Write out all the entries below without any change.

========================

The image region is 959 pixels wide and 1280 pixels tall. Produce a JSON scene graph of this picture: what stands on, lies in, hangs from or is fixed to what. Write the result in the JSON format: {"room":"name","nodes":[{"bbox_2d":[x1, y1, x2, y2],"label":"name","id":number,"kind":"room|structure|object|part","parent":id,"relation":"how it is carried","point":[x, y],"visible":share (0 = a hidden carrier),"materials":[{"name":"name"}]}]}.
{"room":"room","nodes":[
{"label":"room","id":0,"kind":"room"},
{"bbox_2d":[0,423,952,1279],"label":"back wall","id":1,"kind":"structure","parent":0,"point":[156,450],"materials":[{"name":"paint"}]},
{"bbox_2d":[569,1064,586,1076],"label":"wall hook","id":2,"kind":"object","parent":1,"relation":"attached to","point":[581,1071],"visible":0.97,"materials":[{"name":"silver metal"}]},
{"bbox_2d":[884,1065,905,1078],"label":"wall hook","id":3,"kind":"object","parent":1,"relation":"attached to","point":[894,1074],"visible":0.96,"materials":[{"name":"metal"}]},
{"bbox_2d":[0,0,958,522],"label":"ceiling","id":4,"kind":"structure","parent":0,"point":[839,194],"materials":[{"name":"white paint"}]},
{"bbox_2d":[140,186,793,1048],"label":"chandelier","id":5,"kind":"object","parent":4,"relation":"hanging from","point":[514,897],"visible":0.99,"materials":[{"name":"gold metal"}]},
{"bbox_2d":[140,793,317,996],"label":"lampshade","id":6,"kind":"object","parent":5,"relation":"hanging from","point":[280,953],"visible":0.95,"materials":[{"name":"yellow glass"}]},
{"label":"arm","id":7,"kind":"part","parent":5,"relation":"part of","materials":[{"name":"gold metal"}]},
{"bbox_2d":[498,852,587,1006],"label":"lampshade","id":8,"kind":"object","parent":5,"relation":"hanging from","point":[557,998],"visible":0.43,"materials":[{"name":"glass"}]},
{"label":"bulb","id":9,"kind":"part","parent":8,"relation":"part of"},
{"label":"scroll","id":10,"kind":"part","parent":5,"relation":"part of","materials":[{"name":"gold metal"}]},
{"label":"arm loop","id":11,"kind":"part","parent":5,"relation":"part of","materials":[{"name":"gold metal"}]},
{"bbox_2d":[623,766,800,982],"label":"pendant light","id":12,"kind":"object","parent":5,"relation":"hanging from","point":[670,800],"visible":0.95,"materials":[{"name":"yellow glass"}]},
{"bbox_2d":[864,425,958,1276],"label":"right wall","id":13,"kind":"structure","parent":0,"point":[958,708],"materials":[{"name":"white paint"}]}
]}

========================

◆ **TASK OUTPUT**
The image region is 959 pixels wide and 1280 pixels tall. Produce a JSON scene graph of this picture: what stands on, lies in, hangs from or is fixed to what. Write the result in the JSON format: {"room":"name","nodes":[{"bbox_2d":[x1, y1, x2, y2],"label":"name","id":number,"kind":"room|structure|object|part","parent":id,"relation":"how it is carried","point":[x, y],"visible":share (0 = a hidden carrier),"materials":[{"name":"name"}]}]}.
{"room":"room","nodes":[
{"label":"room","id":0,"kind":"room"},
{"bbox_2d":[0,423,952,1279],"label":"back wall","id":1,"kind":"structure","parent":0,"point":[156,450],"materials":[{"name":"paint"}]},
{"bbox_2d":[569,1064,586,1076],"label":"wall hook","id":2,"kind":"object","parent":1,"relation":"attached to","point":[581,1071],"visible":0.97,"materials":[{"name":"silver metal"}]},
{"bbox_2d":[884,1065,905,1078],"label":"wall hook","id":3,"kind":"object","parent":1,"relation":"attached to","point":[894,1074],"visible":0.96,"materials":[{"name":"metal"}]},
{"bbox_2d":[0,0,958,522],"label":"ceiling","id":4,"kind":"structure","parent":0,"point":[839,194],"materials":[{"name":"white paint"}]},
{"bbox_2d":[140,186,793,1048],"label":"chandelier","id":5,"kind":"object","parent":4,"relation":"hanging from","point":[514,897],"visible":0.99,"materials":[{"name":"gold metal"}]},
{"bbox_2d":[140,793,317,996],"label":"lampshade","id":6,"kind":"object","parent":5,"relation":"hanging from","point":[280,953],"visible":0.95,"materials":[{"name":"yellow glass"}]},
{"label":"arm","id":7,"kind":"part","parent":5,"relation":"part of","materials":[{"name":"gold metal"}]},
{"bbox_2d":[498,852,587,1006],"label":"lampshade","id":8,"kind":"object","parent":5,"relation":"hanging from","point":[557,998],"visible":0.43,"materials":[{"name":"glass"}]},
{"label":"bulb","id":9,"kind":"part","parent":8,"relation":"part of"},
{"label":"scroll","id":10,"kind":"part","parent":5,"relation":"part of","materials":[{"name":"gold metal"}]},
{"label":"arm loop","id":11,"kind":"part","parent":5,"relation":"part of","materials":[{"name":"gold metal"}]},
{"bbox_2d":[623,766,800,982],"label":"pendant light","id":12,"kind":"object","parent":5,"relation":"hanging from","point":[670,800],"visible":0.95,"materials":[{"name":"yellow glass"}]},
{"bbox_2d":[864,425,958,1276],"label":"right wall","id":13,"kind":"structure","parent":0,"point":[958,708],"materials":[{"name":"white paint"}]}
]}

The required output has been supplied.